++++ RECORDS SUPPLIED
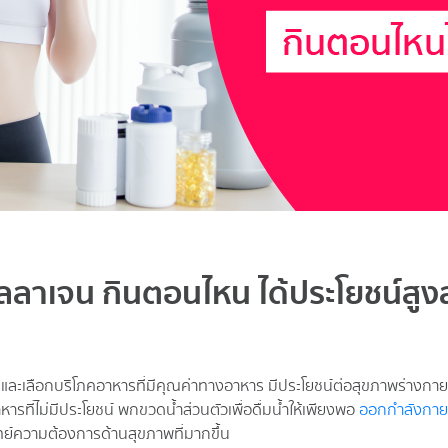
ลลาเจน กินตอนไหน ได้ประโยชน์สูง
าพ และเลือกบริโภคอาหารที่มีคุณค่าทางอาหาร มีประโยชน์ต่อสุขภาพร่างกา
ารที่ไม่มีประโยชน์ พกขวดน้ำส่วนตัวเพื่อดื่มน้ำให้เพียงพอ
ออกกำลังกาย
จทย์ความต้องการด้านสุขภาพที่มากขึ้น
++++++++
++++ RECORDS SUPPLIED
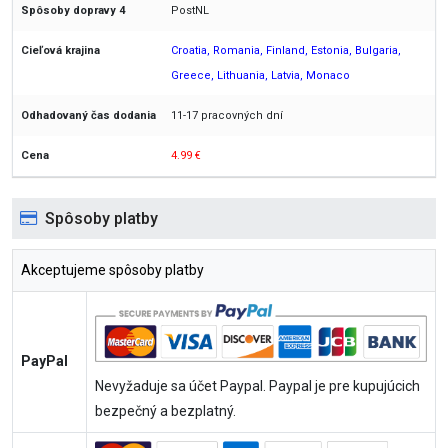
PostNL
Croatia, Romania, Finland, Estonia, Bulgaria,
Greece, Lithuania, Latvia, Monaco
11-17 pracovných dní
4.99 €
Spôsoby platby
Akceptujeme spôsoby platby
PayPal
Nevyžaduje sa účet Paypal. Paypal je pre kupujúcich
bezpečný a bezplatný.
++++++++
- PROMPT -
Duplicate verbatim the lines of the data above, from the line containing "ลลาเจน กินตอนไหน ได้ประโยชน์สูง" through the line containing "จทย์ความต้องการด้านสุขภาพที่มากขึ้น", including both.

- EXERCISE RESPONSE -
ลลาเจน กินตอนไหน ได้ประโยชน์สูง
าพ และเลือกบริโภคอาหารที่มีคุณค่าทางอาหาร มีประโยชน์ต่อสุขภาพร่างกา
ารที่ไม่มีประโยชน์ พกขวดน้ำส่วนตัวเพื่อดื่มน้ำให้เพียงพอ
ออกกำลังกาย
จทย์ความต้องการด้านสุขภาพที่มากขึ้น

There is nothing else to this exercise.